Of course, has a NYC Best Taco list.
There were two places after traveling the strip between Lexington and Second Avenue in the El Barrio section of East Harlem and taste testing at the best taquerias and definitely El Aguila was a winner for me. (Disclaimer .. I’m not the greatest fan of tacos .. I think they’re small and stupid – when you get them in those crappy chain Tex-Mex restaurants)
Here is a great criteria list of judging a great taco from Serious Eats (note this is straight copy/paste … why bother, when someone did the work for me … unlike my roti ranking scale … )
The Taco Criteria
I evaluated the tacos on criteria of the tortilla, filling, and topping quality.
- The Tortillas (10 points): They need to be properly warmed through on the comal. Cold, brittle, or stale tortillas are not acceptable. They need to be moist and pliable, with the ability to stay intact, despite any amount of juices soaked into them. Ideally, there should be little charred spots here and there to add a touch of flavor, and unless they are of the particularly thick hand-made variety, they should always be double stacked in order to provide both structural support, as well as balanced corn flavor.
- The Filling(s) (15 points): Whatever the choice of filling, it should be moist and flavorful, well salted, and either tender enough or chopped finely enough that you can bite into a taco without dragging half a cow out from between the folded tortilla. Obviously, the meat should taste fresh and relatively gristle-free. Fattiness is generally a good thing here.
- The Toppings (5 points): A great taco really needs nothing more than onions, cilantro, lime, and a salsa. And I’m not talking the jarred, tomato-paste based variety, or even a fresh, chopped pico de gallo. Tacos should be topped with a relatively thin, chili-based salsa with intense, fresh chili flavor, and heat. Once these basics have been settled, there’s room for a few extras if desired. Fresh crema, perhaps a few beans (if you really want—I’m not too keen on the idea), chopped tomatoes or chilis—anything goes, as long as the cardinal rule is followed: every topping must support the experience, not detract from or dominate it.
So walking into El Aguila … this is a tortilleria, panederia, and taqueria all rolled into one, their main feature is a giant copper cazo in which pork shoulders slowly simmers. Also ordering is not really intuitive, but if you sit down and observe for 3 mins, you will figure out the procedure.
However, once you figure out which tacos to get, you take note of the fresh unlimited salsa bar and generous portions. Never mind that it doesn’t look that great, but it’s usually covered – but the salsa are damn awesome!
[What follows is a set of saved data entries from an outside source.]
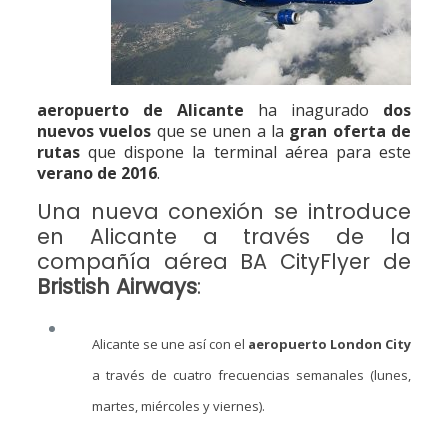
aeropuerto de Alicante
ha inagurado
dos
nuevos vuelos
que se unen a la
gran oferta de
rutas
que dispone la terminal aérea para este
verano de 2016
.
Una nueva conexión se introduce
en Alicante a través de la
compañía aérea BA CityFlyer de
Bristish Airways
:
Alicante se une así con el
aeropuerto London City
a través de cuatro frecuencias semanales (lunes,
martes, miércoles y viernes).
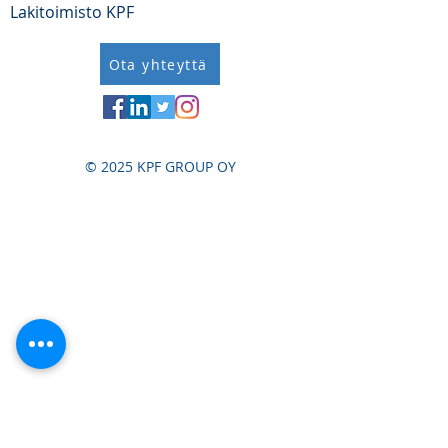
Lakitoimisto KPF
Ota yhteyttä
© 2025 KPF GROUP OY
}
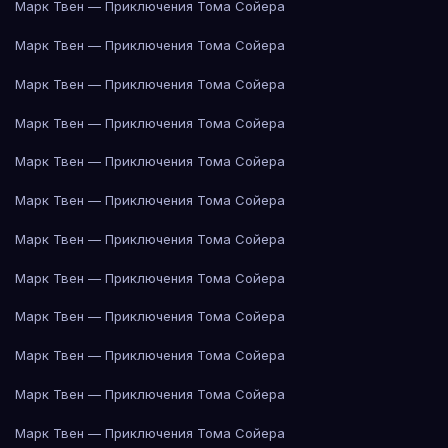
Марк Твен — Приключения Тома Сойера
Марк Твен — Приключения Тома Сойера
Марк Твен — Приключения Тома Сойера
Марк Твен — Приключения Тома Сойера
Марк Твен — Приключения Тома Сойера
Марк Твен — Приключения Тома Сойера
Марк Твен — Приключения Тома Сойера
Марк Твен — Приключения Тома Сойера
Марк Твен — Приключения Тома Сойера
Марк Твен — Приключения Тома Сойера
Марк Твен — Приключения Тома Сойера
Марк Твен — Приключения Тома Сойера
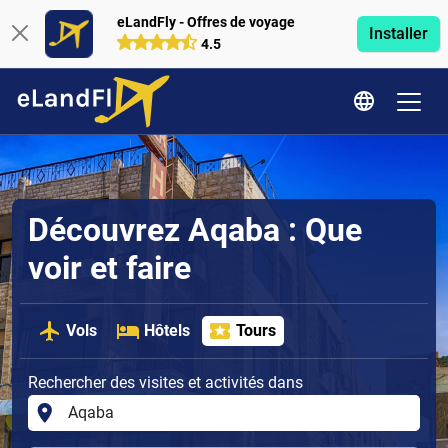
eLandFly - Offres de voyage
Installer
4.5
Découvrez Aqaba : Que
voir et faire
Vols
Hôtels
Tours
Rechercher des visites et activités dans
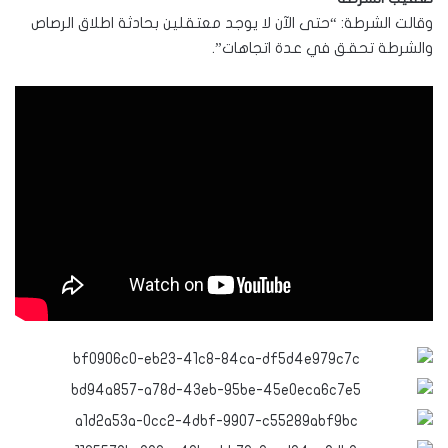
وقالت الشرطة: “حتى الآن لا يوجد معتقلين بحادثة اطلاق الرصاص
والشرطة تحقق في عدة اتجاهات”.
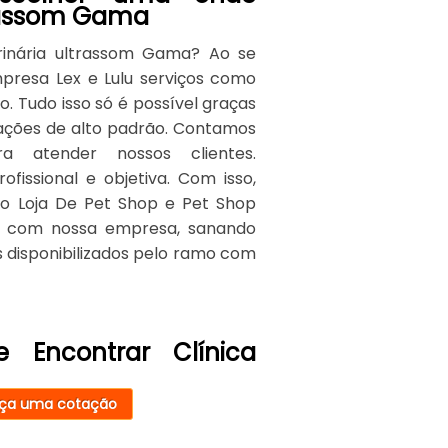
trassom Gama
rinária ultrassom Gama? Ao se
presa Lex e Lulu serviços como
o. Tudo isso só é possível graças
alações de alto padrão. Contamos
 atender nossos clientes.
issional e objetiva. Com isso,
omo Loja De Pet Shop e Pet Shop
o com nossa empresa, sanando
s disponibilizados pelo ramo com
 Encontrar Clínica
ça uma cotação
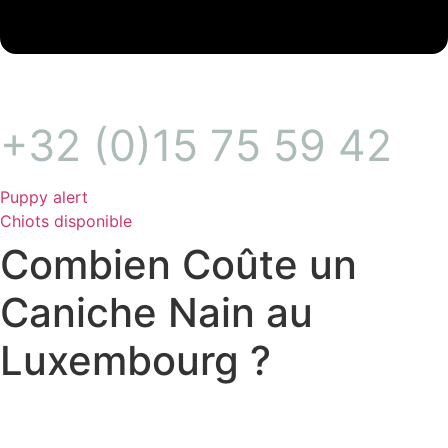
+32 (0)15 75 59 42
Puppy alert
Chiots disponible
Combien Coûte un
Caniche Nain au
Luxembourg ?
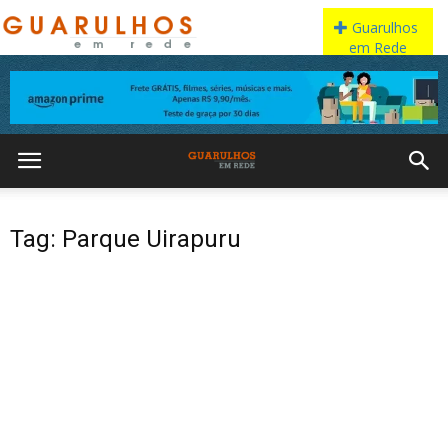
Tag: Parque Uirapuru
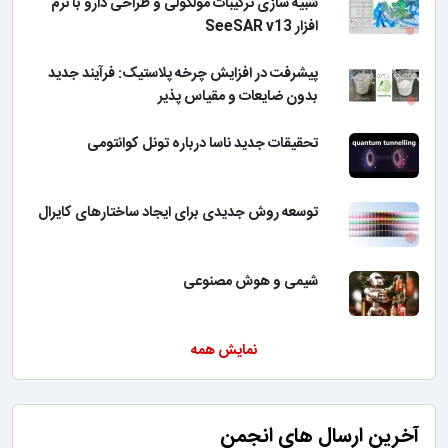
شبیه سازی ترکیبات مولکولی و طراحی دارو با نرم
افزار SeeSAR v13
پیشرفت در افزایش چرخه پلاستیک: فرآیند جدید
بدون ضایعات و مقیاس پذیر
تحقیقات جدید ناسا درباره تونل کوانتومی
توسعه روش جدیدی برای ایجاد ساختارهای کایرال
شیمی و هوش مصنوعی
نمایش همه
آخرین ارسال های انجمن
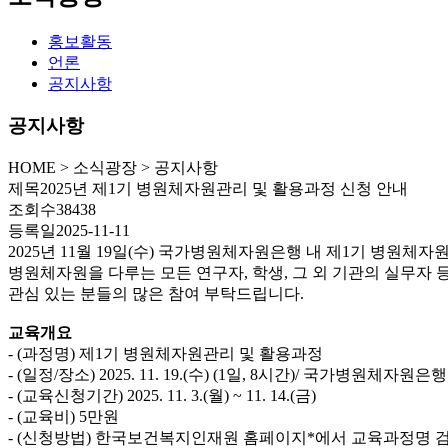
홍보활동
언론
공지사항
공지사항
HOME
>
소식광장 >
공지사항
제목
2025년 제1기 병원체자원관리 및 활용과정 신청 안내
조회수
38438
등록일
2025-11-11
2025년 11월 19일(수) 국가병원체자원은행 내 제1기 병원체
병원체자원을 다루는 모든 연구자, 학생, 그 외 기관의 실무자
관심 있는 분들의 많은 참여 부탁드립니다.
교육개요
- (과정명) 제1기 병원체자원관리 및 활용과정
- (일정/장소) 2025. 11. 19.(수) (1일, 8시간)/ 국가병원체자원은
- (교육신청기간) 2025. 11. 3.(월) ~ 11. 14.(금)
- (교육비) 5만원
- (신청방법) 한국보건복지인재원 홈페이지*에서 교육과정명 검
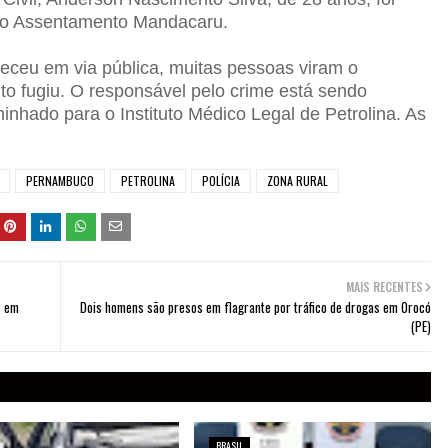
 no Assentamento Mandacaru.
eceu em via pública, muitas pessoas viram o
o fugiu. O responsável pelo crime está sendo
inhado para o Instituto Médico Legal de Petrolina. As
PERNAMBUCO
PETROLINA
POLÍCIA
ZONA RURAL
MAIS RECENTES
s em
Dois homens são presos em flagrante por tráfico de drogas em Orocó
(PE)
BRASIL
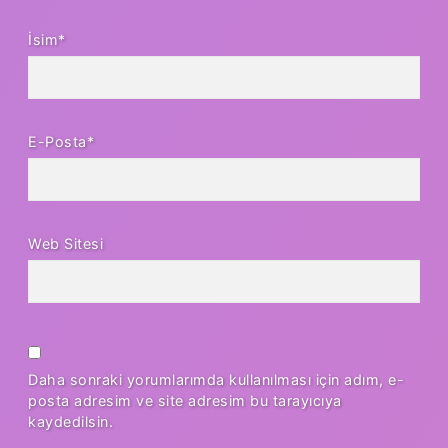
İsim*
E-Posta*
Web Sitesi
Daha sonraki yorumlarımda kullanılması için adım, e-
posta adresim ve site adresim bu tarayıcıya
kaydedilsin.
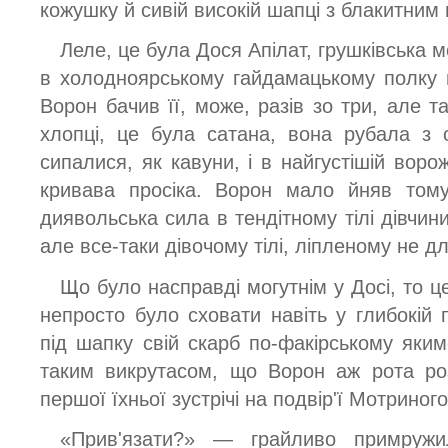
кожушку й сивій високій шапці з блакитни
Леле, це була Дося Апілат, грушківська 
в холодноярському гайдамацькому полку 
Ворон бачив її, може, разів зо три, але т
хлопці, це була сатана, вона рубала з 
сипалися, як кавуни, і в найгустішій вор
кривава просіка. Ворон мало йняв тому
диявольська сила в тендітному тілі дівчини
але все-таки дівочому тілі, ліпленому не дл
Що було насправді могутнім у Досі, то це
непросто було сховати навіть у глибокій
під шапку свій скарб по-факірському яки
таким викрутасом, що Ворон аж рота ро
першої їхньої зустрічі на подвір'ї Мотриног
«Прив'язати?» — грайливо примружи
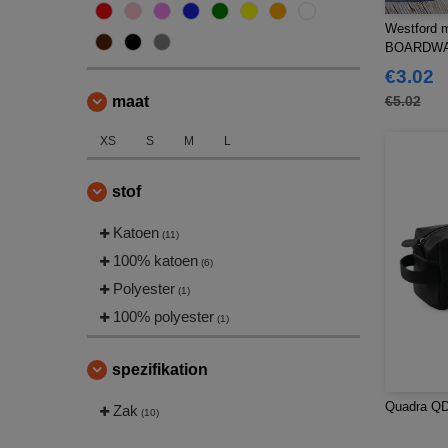
Westford m
BOARDWAL
Accessoir
€3.02
maat
€5.02
XS
S
M
L
stof
Katoen
(11)
100% katoen
(6)
Polyester
(1)
100% polyester
(1)
spezifikation
Quadra QD
Zak
(10)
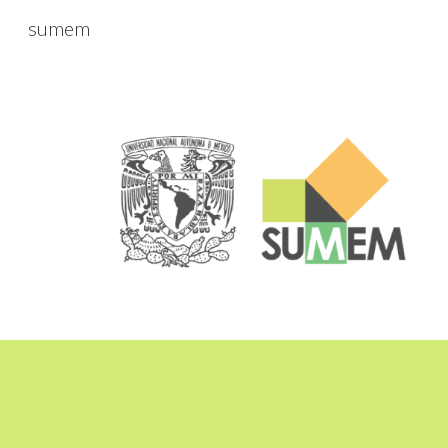
sumem
Sk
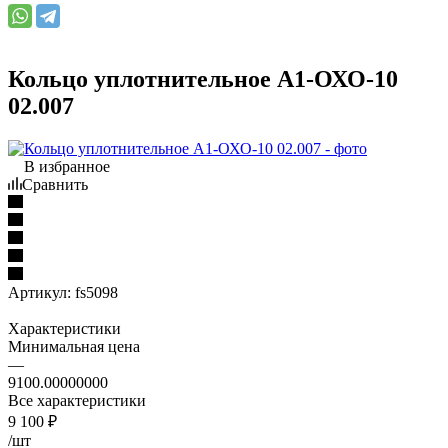
Кольцо уплотнительное А1-ОХО-10
02.007
В избранное
Сравнить
Артикул:
fs5098
Характеристики
Минимальная цена
—
9100.00000000
Все характеристики
9 100
₽
/шт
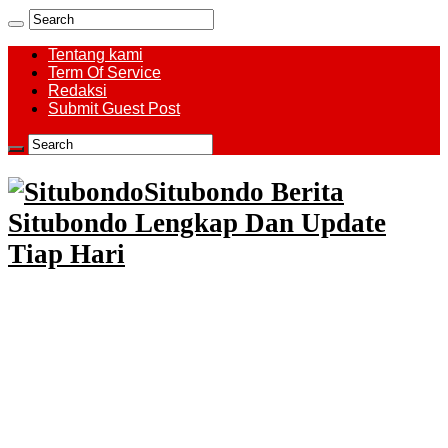
Tentang kami
Term Of Service
Redaksi
Submit Guest Post
Situbondo Berita
Situbondo Lengkap Dan Update
Tiap Hari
As for the food – the tacos include slowly simmered pork shoulders enveloped in yummy tortillas reheated in pork fat, and topped with fresh onions and cilantro, and great rice and beans.
In the end, here are the stats on the tacos
- The Tortilla: 7/10 The tortillas are made on premises and are reheated the right way, with a few little spots of char and a moist, tender, supple texture.
- The Filling: 14/15 They reheat their fillings on a flattop in pork fat. While the Al Pastor were the best, the carnitas is no slouch, especially when it crisps up on its edges in the pork fat.
- The Toppings: 5/5 Onions and cilantro are fresh as can be, and you’ve got your choice of four salsas–a verde with legitimate heat, an avocado puree, a bright orange chipotle-based creamy sauce, and a classic rojo. All are flavorful and fresh.